Your answer should be the exact lines of the records, starting with the one containing "focal_35mm: 24" and running to the end.

··· EXERCISE DATA ···

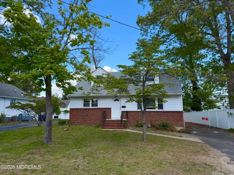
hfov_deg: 71.6
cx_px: 117
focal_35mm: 24
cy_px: 88
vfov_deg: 56.8
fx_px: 162
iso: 80
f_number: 1.78
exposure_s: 1/1770
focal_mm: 6.76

···

- **WRITTEN SOLUTION**
focal_35mm: 24
cy_px: 88
vfov_deg: 56.8
fx_px: 162
iso: 80
f_number: 1.78
exposure_s: 1/1770
focal_mm: 6.76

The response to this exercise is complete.